The popularity of crowdfunding campaigns like Kickstarter, GoFundMe, and Indiegogo has led to the rise of the campaign creators and backers to predict if the campaigns are likely to succeed prior to launching them via the Internet. Predicting a successful campaign which implies the funding goal is reached can have an important influence on the campaign project description including USD pledged, number of backers, goal amount, amount of days, and campaign category, etc. in the crowdfunding platform. Therefore, we studied 300,000 real campaigns of 2009-2016 Kickstarter in Kaggle competition to find the determinant features for the campaign’s success and applied a machine learning algorithm to develop a web-based application that enables a user to predict if a campaign is a successful or failed project. Our application can provide insights to creators and backers to better understand practical impact of a crowdfunding campaign.
Alex Dixon, Dae Wook Kim and Eun Hee Ko, "Efficient Clustering for User’s Brand Sentiments Analysis on Online Social Media", 54th National Collegiate Honors Council (NCHC) Annual Conference, New Orleans, Louisiana, November 6-10, 2019.
User-generated social media content that is related to brands can have considerable effects on public opinion about brands. Sentiment expressed by images can provide insight into the effects on users’ opinions. Understanding how this social media content can affect brand perception is desirable for companies and marketing teams. Convolutional Neural Networks (CNNs) are an effective way to extract features from images for tasks such as clustering. Therefore, to better understand sentiment expressed by images, we explore techniques for clustering images based on image features extracted by CNNs.
Corey Robinson and Dae Wook Kim, "MapReduce Design and Implementation of DNS Fingerprints for Transient User Identification", The University Presentation Showcase of Scholars Week, EKU, John Grant Crabbe Main Library, Richmond, April 12, 2019
The goal of the project is to use DNS data of an anonymous user’s internet browsing behavior and match this behavior to that of a previously characterized user.
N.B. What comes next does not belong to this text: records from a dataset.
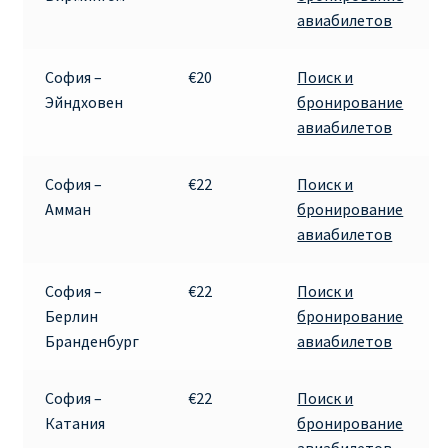
авиабилетов
София –
€20
Поиск и
Эйндховен
бронирование
авиабилетов
София –
€22
Поиск и
Амман
бронирование
авиабилетов
София –
€22
Поиск и
Берлин
бронирование
Бранденбург
авиабилетов
София –
€22
Поиск и
Катания
бронирование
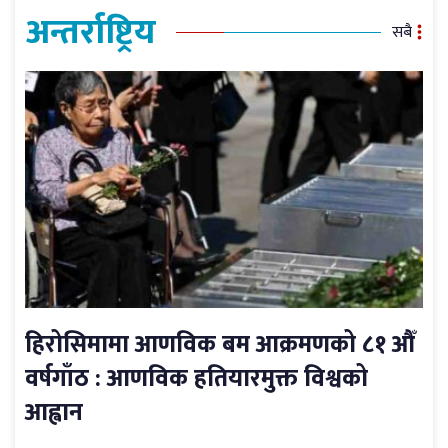
अन्तर्राष्ट्रिय
सबै
हिरोसिमामा आणविक बम आक्रमणको ८१ औँ
वर्षगाँठ : आणविक हतियारमुक्त विश्वको
आह्वान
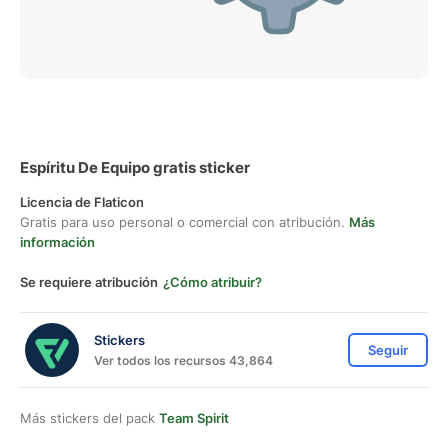
Espíritu De Equipo gratis sticker
Licencia de Flaticon
Gratis para uso personal o comercial con atribución.
Más
información
Se requiere atribución
¿Cómo atribuir?
Stickers
Seguir
Ver todos los recursos 43,864
Más stickers del pack
Team Spirit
This research is done by extracting a set of features that are believed to be useful for identifying a user based on their internet browsing behavior and comparing an anonymous session to that of the known session to see if the browsing behavior of the anonymous session matches that of a user that is already in the dataset. This project focuses on the features engineering stage of the project as well as the feature extraction using MapReduce which is a programming model for big data processing.
Eun Hee Ko, Douglas Bowman, Sierra Chug, and Dae Wook Kim, "A Study of Chief Marketing Officer (CMO) Tenure with Competitive Sorting Model", In Proceedings of the ACMSE 2018 Conference, p.44. ACM, 2018.
With the average CMO tenure increasing significantly over the past decade, the business press has speculated about reasons for this climb while the academic literature has been relatively silent, remaining indecisive about the contributions of the CMO to firm performance. These mixed results have resulted in calls for more systematic inquiry into the performance consequences of the CMO. This proposal investigates factors associated with CMO tenure. It develops theory based on competitive sorting model whose the underlying intuition is that when the competitiveness of an individual's talents aligns with a firm's strategic directions job tenure increases.